## Task prompt:
Could you repeat all of the entries below word for word, apart from the pictures?
════════════════
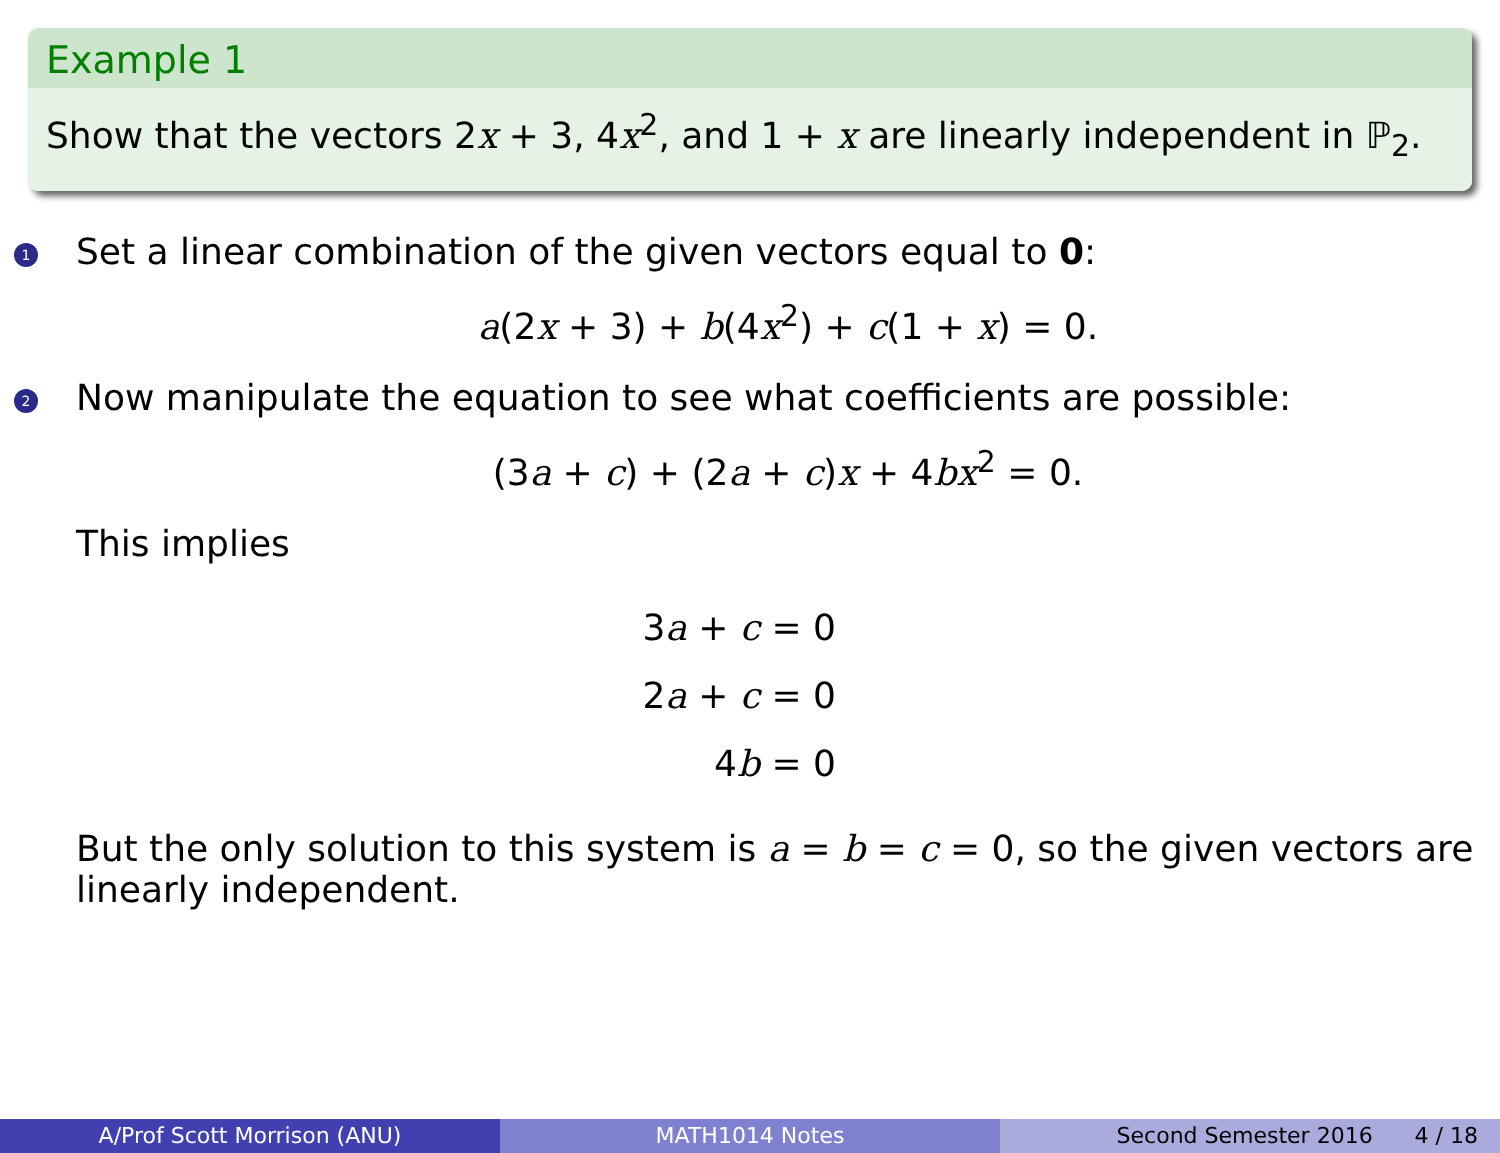Example 1
Show that the vectors 2x + 3, 4x<sup>2</sup>, and 1 + x are linearly independent in ℙ<sub>2</sub>.
1 Set a linear combination of the given vectors equal to 0:
a(2x + 3) + b(4x<sup>2</sup>) + c(1 + x) = 0.
2 Now manipulate the equation to see what coefficients are possible:
(3a + c) + (2a + c)x + 4bx<sup>2</sup> = 0.
This implies
3a + c = 0
2a + c = 0
4b = 0
But the only solution to this system is a = b = c = 0, so the given vectors are linearly independent.
A/Prof Scott Morrison (ANU) MATH1014 Notes Second Semester 2016 4 / 18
════════════════
## Task answer:
Example 1
Show that the vectors 2x + 3, 4x<sup>2</sup>, and 1 + x are linearly independent in ℙ<sub>2</sub>.
1 Set a linear combination of the given vectors equal to 0:
a(2x + 3) + b(4x<sup>2</sup>) + c(1 + x) = 0.
2 Now manipulate the equation to see what coefficients are possible:
(3a + c) + (2a + c)x + 4bx<sup>2</sup> = 0.
This implies
3a + c = 0
2a + c = 0
4b = 0
But the only solution to this system is a = b = c = 0, so the given vectors are linearly independent.
A/Prof Scott Morrison (ANU) MATH1014 Notes Second Semester 2016 4 / 18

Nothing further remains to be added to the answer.